Le vent tourne. L’État revient. Keynes sort de l’ombre à laquelle l’avait cantonné l’invisible main du marché et ce tournant, le président français l’avait anticipé et précipité. Qu’il revendique maintenant ce changement d’époque et incarne ce qu’il a été depuis le début de la pandémie, qu’il n’attende plus un instant pour s’identifier et identifier la France à cet incontournable retour de l’État, qu’il renverse la table et tout change.

Tout change dans le débat national, dans le débat européen et dans le débat international. Tout change aussi, bien sûr, dans l’élection qu’Emmanuel Macron a pour l’instant perdue et c’est si vrai que s’il n’osait pas théoriser cette rupture avec le reagano-thatchérisme, proposer un nouveau consensus social et nous projeter ainsi dans un siècle nouveau, d’autres le feraient à sa place, à gauche, à droite, à l’extrême-droite, et il ne serait pas seulement battu au printemps prochain.

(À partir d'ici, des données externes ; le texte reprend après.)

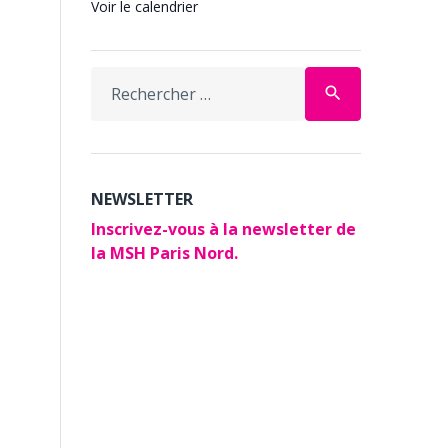
Voir le calendrier
Search
search
for:
NEWSLETTER
Inscrivez-vous à la newsletter de
la MSH Paris Nord.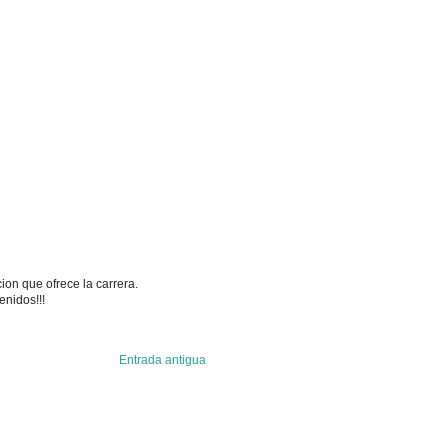
ion que ofrece la carrera.
enidos!!!
Entrada antigua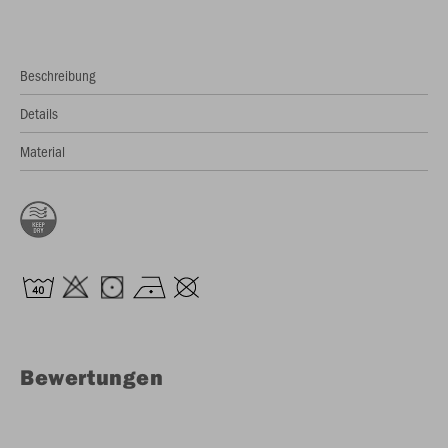
Beschreibung
Details
Material
Bewertungen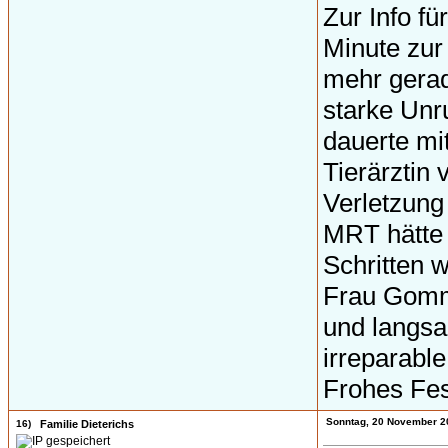
Zur Info fü
Minute zur
mehr gerad
starke Unr
dauerte mi
Tierärztin
Verletzung
MRT hätte 
Schritten w
Frau Gomm 
und langsa
irreparabl
Frohes Fes
Sonntag, 20 November 2
16)
Familie Dieterichs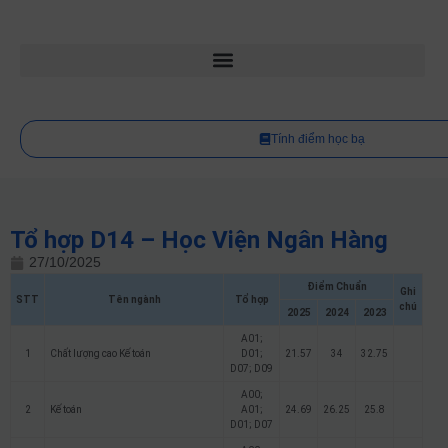
Tính điểm học bạ
Tổ hợp D14 – Học Viện Ngân Hàng
27/10/2025
Điểm Chuẩn
Ghi
STT
Tên ngành
Tổ hợp
chú
2025
2024
2023
A01;
1
Chất lượng cao Kế toán
D01;
21.57
34
32.75
D07; D09
A00;
2
Kế toán
A01;
24.69
26.25
25.8
D01; D07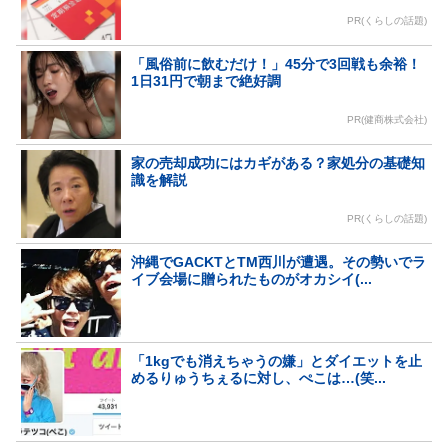
PR(くらしの話題)
「風俗前に飲むだけ！」45分で3回戦も余裕！
1日31円で朝まで絶好調
PR(健商株式会社)
家の売却成功にはカギがある？家処分の基礎知
識を解説
PR(くらしの話題)
沖縄でGACKTとTM西川が遭遇。その勢いでラ
イブ会場に贈られたものがオカシイ(...
「1kgでも消えちゃうの嫌」とダイエットを止
めるりゅうちぇるに対し、ぺこは…(笑...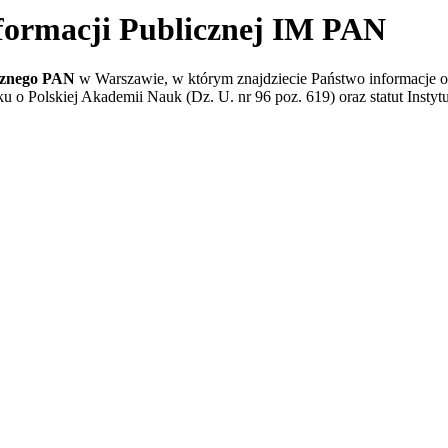
nformacji Publicznej IM PAN
ycznego PAN
w Warszawie, w którym znajdziecie Państwo informacje o 
oku o Polskiej Akademii Nauk (Dz. U. nr 96 poz. 619) oraz statut Ins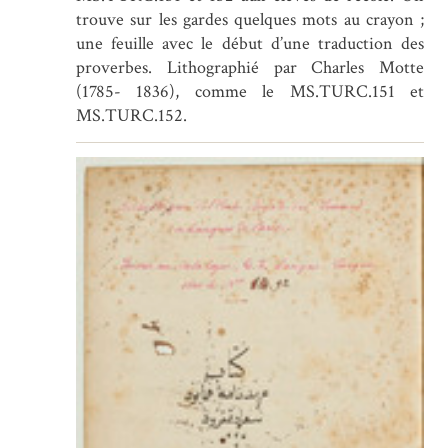
trouve sur les gardes quelques mots au crayon ;
une feuille avec le début d’une traduction des
proverbes. Lithographié par Charles Motte
(1785- 1836), comme le MS.TURC.151 et
MS.TURC.152.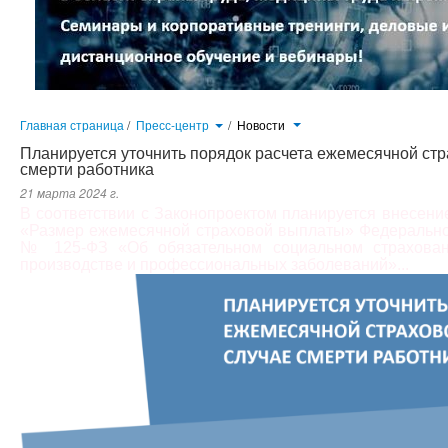
Главная страница
/
Пресс-центр
/
Новости
Планируется уточнить порядок расчета ежемесячной ст
смерти работника
21 марта 2024 г.
В соответствии с Законопроектом планируется внесение
«Размер ежемесячной страховой выплаты» Федеральног
№ 125-ФЗ «Об обязательном социальном страхован
производстве и профессиональных заболеваний»...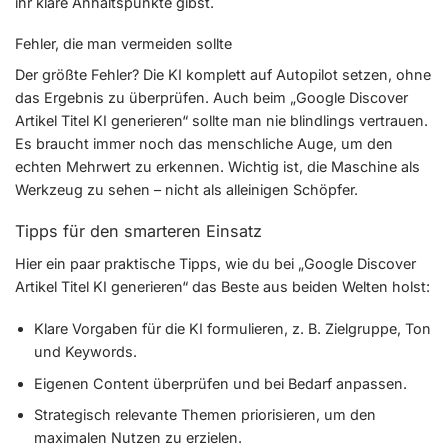
ihr klare Anhaltspunkte gibst.
Fehler, die man vermeiden sollte
Der größte Fehler? Die KI komplett auf Autopilot setzen, ohne
das Ergebnis zu überprüfen. Auch beim „Google Discover
Artikel Titel KI generieren“ sollte man nie blindlings vertrauen.
Es braucht immer noch das menschliche Auge, um den
echten Mehrwert zu erkennen. Wichtig ist, die Maschine als
Werkzeug zu sehen – nicht als alleinigen Schöpfer.
Tipps für den smarteren Einsatz
Hier ein paar praktische Tipps, wie du bei „Google Discover
Artikel Titel KI generieren“ das Beste aus beiden Welten holst:
Klare Vorgaben für die KI formulieren, z. B. Zielgruppe, Ton
und Keywords.
Eigenen Content überprüfen und bei Bedarf anpassen.
Strategisch relevante Themen priorisieren, um den
maximalen Nutzen zu erzielen.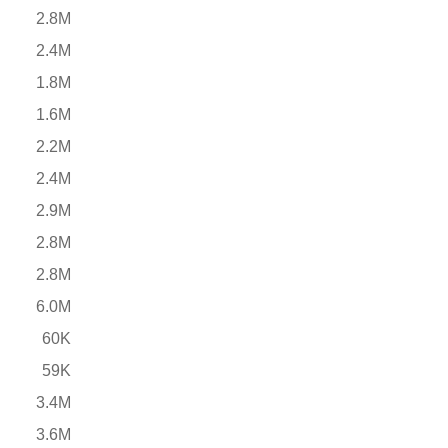
2.8M
2.4M
1.8M
1.6M
2.2M
2.4M
2.9M
2.8M
2.8M
6.0M
60K
59K
3.4M
3.6M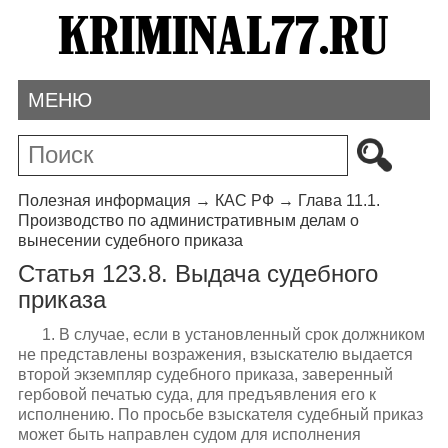
МЕНЮ
Полезная информация
→
КАС РФ
→
Глава 11.1.
Производство по административным делам о
вынесении судебного приказа
Статья 123.8. Выдача судебного
приказа
1. В случае, если в установленный срок должником
не представлены возражения, взыскателю выдается
второй экземпляр судебного приказа, заверенный
гербовой печатью суда, для предъявления его к
исполнению. По просьбе взыскателя судебный приказ
может быть направлен судом для исполнения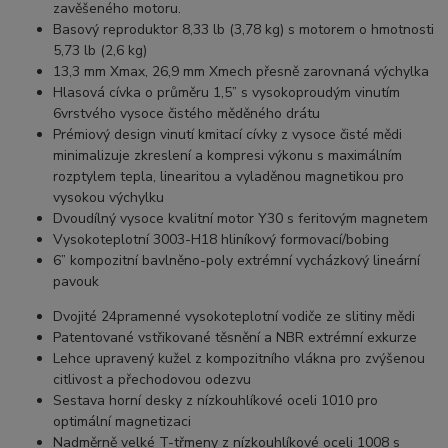
zavěšeného motoru.
Basový reproduktor 8,33 lb (3,78 kg) s motorem o hmotnosti
5,73 lb (2,6 kg)
13,3 mm Xmax, 26,9 mm Xmech přesně zarovnaná výchylka
Hlasová cívka o průměru 1,5” s vysokoproudým vinutím
6vrstvého vysoce čistého měděného drátu
Prémiový design vinutí kmitací cívky z vysoce čisté mědi
minimalizuje zkreslení a kompresi výkonu s maximálním
rozptylem tepla, linearitou a vyladěnou magnetikou pro
vysokou výchylku
Dvoudílný vysoce kvalitní motor Y30 s feritovým magnetem
Vysokoteplotní 3003-H18 hliníkový formovací/bobing
6” kompozitní bavlněno-poly extrémní vycházkový lineární
pavouk
Dvojité 24pramenné vysokoteplotní vodiče ze slitiny mědi
Patentované vstřikované těsnění a NBR extrémní exkurze
Lehce upravený kužel z kompozitního vlákna pro zvýšenou
citlivost a přechodovou odezvu
Sestava horní desky z nízkouhlíkové oceli 1010 pro
optimální magnetizaci
Nadměrně velké T-třmeny z nízkouhlíkové oceli 1008 s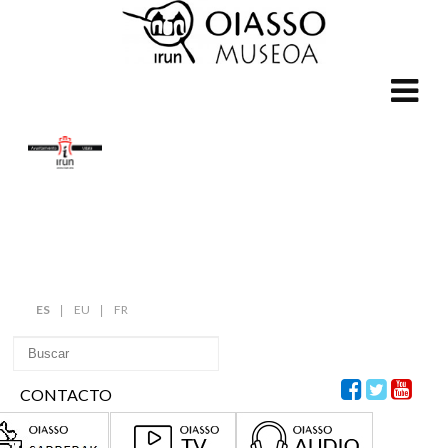
ES
EU
FR
CONTACTO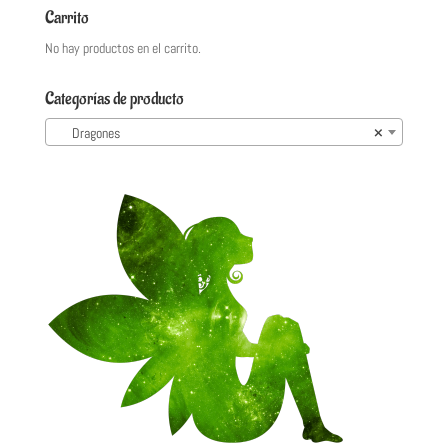
Carrito
No hay productos en el carrito.
Categorías de producto
Dragones
×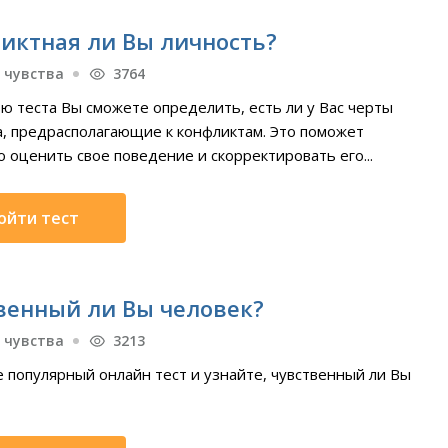
иктная ли Вы личность?
 чувства
3764
ю теста Вы сможете определить, есть ли у Вас черты
а, предрасполагающие к конфликтам. Это поможет
 оценить свое поведение и скорректировать его...
ойти тест
венный ли Вы человек?
 чувства
3213
 популярный онлайн тест и узнайте, чувственный ли Вы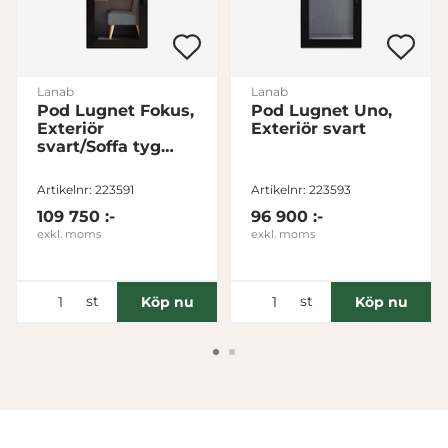
Lanab
Lanab
Pod Lugnet Fokus,
Pod Lugnet Uno,
Exteriör
Exteriör svart
svart/Soffa tyg
Cura varmgrå
Artikelnr: 223591
Artikelnr: 223593
109 750 :-
96 900 :-
exkl. moms
exkl. moms
st
st
Köp nu
Köp nu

Du même coup, il aurait fait prendre un grand retard à la France, à l’Union européenne et à la démocratie car, centriste et venu du libéralisme, Emmanuel Macron est de loin le mieux placé pour convaincre nos 26 partenaires de continuer à enterrer l’École de Chicago, de redéfinir et revaloriser l’État stratège, de marcher, comme les États-Unis, vers un nouveau New Deal et de faire de nos succès communs une victoire de la démocratie sur ses détracteurs chinois et russes.